Dos genes aos nomes de bebês

A disseminação da teoria neutra não parou na ecologia. Ele tem sido usado para explicar a diversidade em tudo, de criptomoedas a nomes de bebês, de acordo com Leroi, porque é uma estrutura “muito elegante” para entender como as variações podem aumentar e diminuir, mesmo na ausência de diferenças funcionais entre elas.

Mas às vezes as forças neutras também recebem mais crédito do que merecem. Em um artigo de maio na Nature Human Behavior, Leroi e seus colegas descreveram o que chamaram de “síndrome neutra”: a tendência de rejeitar forças seletivas como explicações simplesmente porque um padrão de variação poderia ser explicado pela neutralidade. Para realmente dizer a importância das forças neutras, são necessários melhores testes para distinguir seus efeitos da seleção, argumentaram os pesquisadores. “Meu pressentimento é que, quando tivermos esses testes, descobriremos para a cultura e certamente para as árvores na Amazônia que, na verdade, as forças neutras não são tão importantes”, disse Leroi.

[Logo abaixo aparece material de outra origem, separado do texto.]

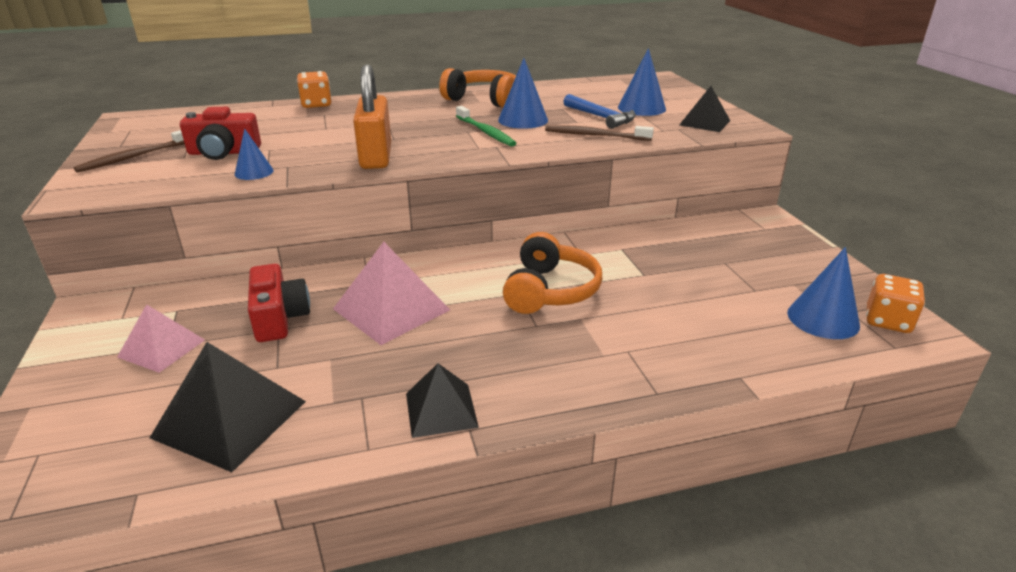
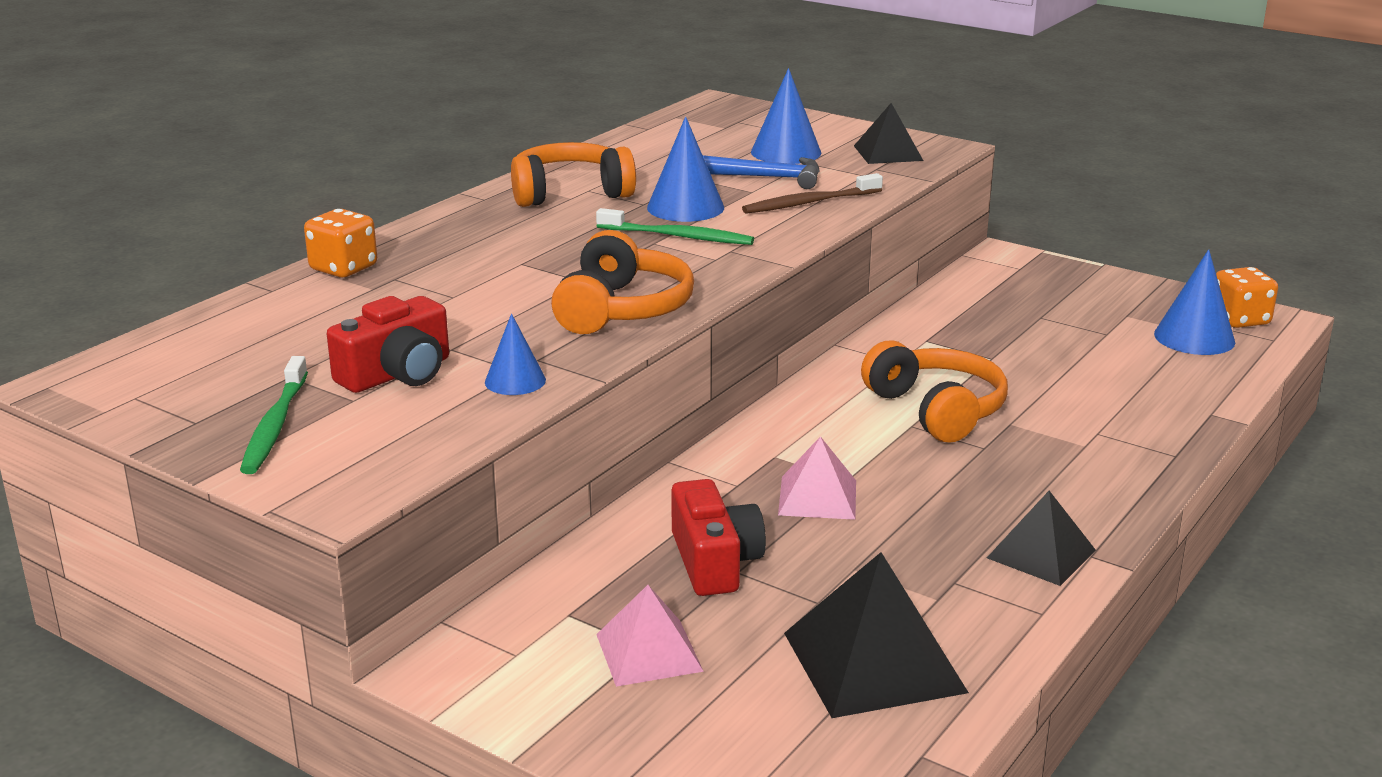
camera: 40 degrees left, 5 degrees down
(134, 157) = (274, 426): brown toothbrush -> green toothbrush
(279, 318) = (714, 561): red camera -> red camera turned 45 degrees clockwise
(376, 157) = (622, 309): orange padlock -> orange headphones
(391, 309) = (817, 497): pink pyramid -> pink pyramid, size x0.63

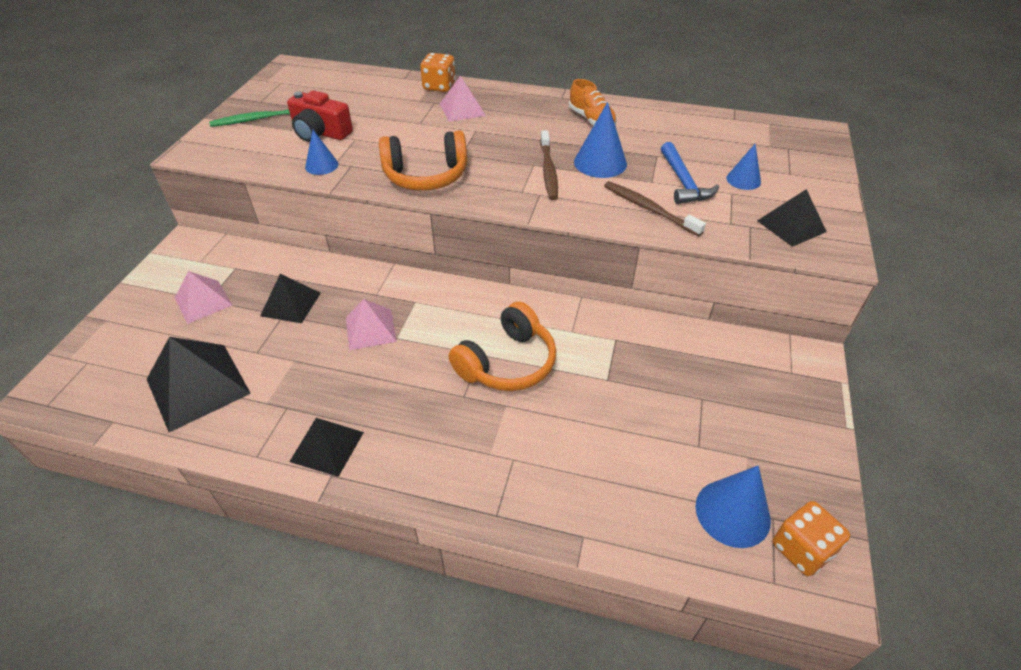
camera: 70 degrees right, 20 degrees up
(444, 262) = (462, 109): none -> pink pyramid
(570, 193) = (591, 120): orange headphones -> orange shoe
(678, 237) = (548, 170): green toothbrush -> brown toothbrush
(714, 561) = (291, 304): red camera -> black pyramid
(786, 152) = (743, 180): blue cone -> blue cone, size x0.62

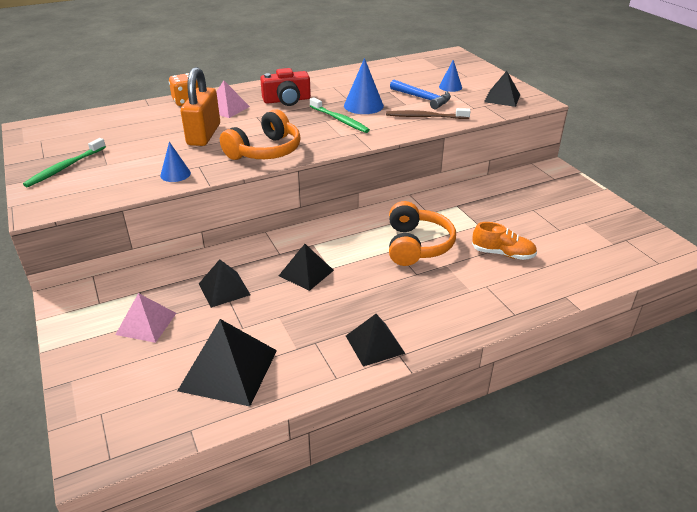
camera: 40 degrees left, 10 degrees down
(320, 132) = (138, 157): red camera -> red camera (287, 100)
(370, 329) = (306, 273): pink pyramid -> black pyramid
(402, 132) = (204, 135): none -> orange padlock
(548, 170) = (340, 120): brown toothbrush -> green toothbrush
(591, 120) = (323, 86): orange shoe -> orange shoe (503, 254)
(732, 512) = (609, 247): blue cone -> none
(801, 549) = (651, 244): orange dice -> none

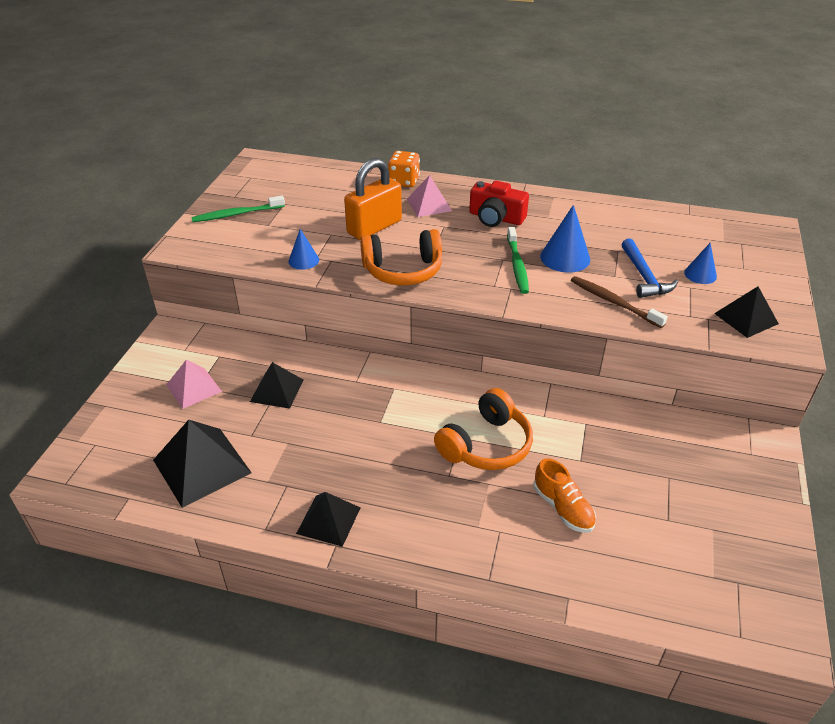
camera: 40 degrees right, 5 degrees up
(306, 273) = (355, 414): black pyramid -> none

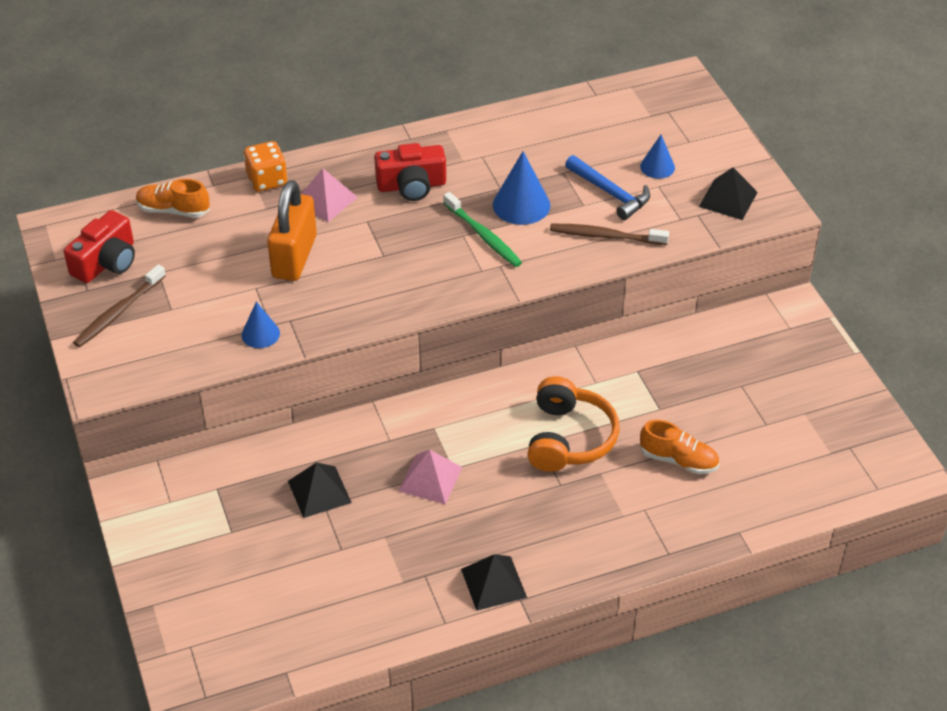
camera: 35 degrees left, 5 degrees up
(194, 388) = (228, 535): pink pyramid -> pink pyramid (430, 479)
(201, 466) = (325, 604): black pyramid -> none
(236, 214) = (118, 312): green toothbrush -> brown toothbrush
(262, 187) = (106, 262): none -> red camera
(330, 176) = (173, 210): none -> orange shoe
(403, 270) = (377, 296): orange headphones -> none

Ele não chove totalmente no desfile da teoria neutra, no entanto. “Embora eu tenha reclamado sobre a expansão para outras coisas, quer queira quer não, também é uma coisa boa”, reconheceu, uma vez que pode gerar novos insights em campos como economia.

Quer queiramos admitir ou não, as forças aleatórias estão sempre influenciando sutilmente o mundo. A teoria neutra fornece uma estrutura para tornar essas forças conhecidas e mensuráveis. Leroi acredita que deve continuar a expandir sua influência “até que se torne parte integrante da explicação da diversidade em qualquer lugar do mundo, seja no supermercado ou na floresta tropical”.